### Try it
Reproduce every one of the following items word for word, keeping each line as it stands.

### Material for this task
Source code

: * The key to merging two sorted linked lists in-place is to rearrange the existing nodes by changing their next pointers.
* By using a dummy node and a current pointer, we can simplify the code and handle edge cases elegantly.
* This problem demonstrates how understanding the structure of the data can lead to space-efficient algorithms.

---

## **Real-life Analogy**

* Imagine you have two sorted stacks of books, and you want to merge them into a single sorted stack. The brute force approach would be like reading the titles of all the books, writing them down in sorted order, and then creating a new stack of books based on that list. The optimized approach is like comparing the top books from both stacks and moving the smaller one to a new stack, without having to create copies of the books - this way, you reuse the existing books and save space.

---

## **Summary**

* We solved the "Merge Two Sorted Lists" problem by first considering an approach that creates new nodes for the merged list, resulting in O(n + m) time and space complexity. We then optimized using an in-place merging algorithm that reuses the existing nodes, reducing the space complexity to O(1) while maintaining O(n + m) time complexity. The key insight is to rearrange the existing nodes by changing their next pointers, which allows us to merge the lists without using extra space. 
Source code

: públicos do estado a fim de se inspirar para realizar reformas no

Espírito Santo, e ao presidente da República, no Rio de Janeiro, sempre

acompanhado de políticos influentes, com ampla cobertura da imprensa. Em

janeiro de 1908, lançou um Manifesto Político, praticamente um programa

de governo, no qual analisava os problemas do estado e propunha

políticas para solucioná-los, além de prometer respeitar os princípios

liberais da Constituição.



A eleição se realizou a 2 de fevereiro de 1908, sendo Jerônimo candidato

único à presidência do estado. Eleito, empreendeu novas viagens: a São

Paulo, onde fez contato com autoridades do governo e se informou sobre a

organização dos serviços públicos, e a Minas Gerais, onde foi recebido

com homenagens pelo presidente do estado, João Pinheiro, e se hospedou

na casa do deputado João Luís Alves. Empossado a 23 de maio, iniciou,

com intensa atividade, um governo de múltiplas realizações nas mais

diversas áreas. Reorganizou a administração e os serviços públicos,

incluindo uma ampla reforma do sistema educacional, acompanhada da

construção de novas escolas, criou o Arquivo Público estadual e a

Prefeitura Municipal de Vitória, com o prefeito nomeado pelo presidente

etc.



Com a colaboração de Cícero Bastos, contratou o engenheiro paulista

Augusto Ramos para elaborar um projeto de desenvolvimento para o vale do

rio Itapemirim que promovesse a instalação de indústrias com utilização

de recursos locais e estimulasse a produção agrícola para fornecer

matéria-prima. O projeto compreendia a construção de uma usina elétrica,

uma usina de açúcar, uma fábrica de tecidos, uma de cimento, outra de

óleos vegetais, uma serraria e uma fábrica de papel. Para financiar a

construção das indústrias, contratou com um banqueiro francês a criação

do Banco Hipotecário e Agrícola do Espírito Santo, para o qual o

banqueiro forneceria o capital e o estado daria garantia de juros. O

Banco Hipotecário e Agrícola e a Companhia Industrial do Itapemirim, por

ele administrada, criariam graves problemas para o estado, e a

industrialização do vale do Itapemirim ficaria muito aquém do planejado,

### Task solution
Source code

: * The key to merging two sorted linked lists in-place is to rearrange the existing nodes by changing their next pointers.
* By using a dummy node and a current pointer, we can simplify the code and handle edge cases elegantly.
* This problem demonstrates how understanding the structure of the data can lead to space-efficient algorithms.

---

## **Real-life Analogy**

* Imagine you have two sorted stacks of books, and you want to merge them into a single sorted stack. The brute force approach would be like reading the titles of all the books, writing them down in sorted order, and then creating a new stack of books based on that list. The optimized approach is like comparing the top books from both stacks and moving the smaller one to a new stack, without having to create copies of the books - this way, you reuse the existing books and save space.

---

## **Summary**

* We solved the "Merge Two Sorted Lists" problem by first considering an approach that creates new nodes for the merged list, resulting in O(n + m) time and space complexity. We then optimized using an in-place merging algorithm that reuses the existing nodes, reducing the space complexity to O(1) while maintaining O(n + m) time complexity. The key insight is to rearrange the existing nodes by changing their next pointers, which allows us to merge the lists without using extra space. 
Source code

: públicos do estado a fim de se inspirar para realizar reformas no

Espírito Santo, e ao presidente da República, no Rio de Janeiro, sempre

acompanhado de políticos influentes, com ampla cobertura da imprensa. Em

janeiro de 1908, lançou um Manifesto Político, praticamente um programa

de governo, no qual analisava os problemas do estado e propunha

políticas para solucioná-los, além de prometer respeitar os princípios

liberais da Constituição.



A eleição se realizou a 2 de fevereiro de 1908, sendo Jerônimo candidato

único à presidência do estado. Eleito, empreendeu novas viagens: a São

Paulo, onde fez contato com autoridades do governo e se informou sobre a

organização dos serviços públicos, e a Minas Gerais, onde foi recebido

com homenagens pelo presidente do estado, João Pinheiro, e se hospedou

na casa do deputado João Luís Alves. Empossado a 23 de maio, iniciou,

com intensa atividade, um governo de múltiplas realizações nas mais

diversas áreas. Reorganizou a administração e os serviços públicos,

incluindo uma ampla reforma do sistema educacional, acompanhada da

construção de novas escolas, criou o Arquivo Público estadual e a

Prefeitura Municipal de Vitória, com o prefeito nomeado pelo presidente

etc.



Com a colaboração de Cícero Bastos, contratou o engenheiro paulista

Augusto Ramos para elaborar um projeto de desenvolvimento para o vale do

rio Itapemirim que promovesse a instalação de indústrias com utilização

de recursos locais e estimulasse a produção agrícola para fornecer

matéria-prima. O projeto compreendia a construção de uma usina elétrica,

uma usina de açúcar, uma fábrica de tecidos, uma de cimento, outra de

óleos vegetais, uma serraria e uma fábrica de papel. Para financiar a

construção das indústrias, contratou com um banqueiro francês a criação

do Banco Hipotecário e Agrícola do Espírito Santo, para o qual o

banqueiro forneceria o capital e o estado daria garantia de juros. O

Banco Hipotecário e Agrícola e a Companhia Industrial do Itapemirim, por

ele administrada, criariam graves problemas para o estado, e a

industrialização do vale do Itapemirim ficaria muito aquém do planejado,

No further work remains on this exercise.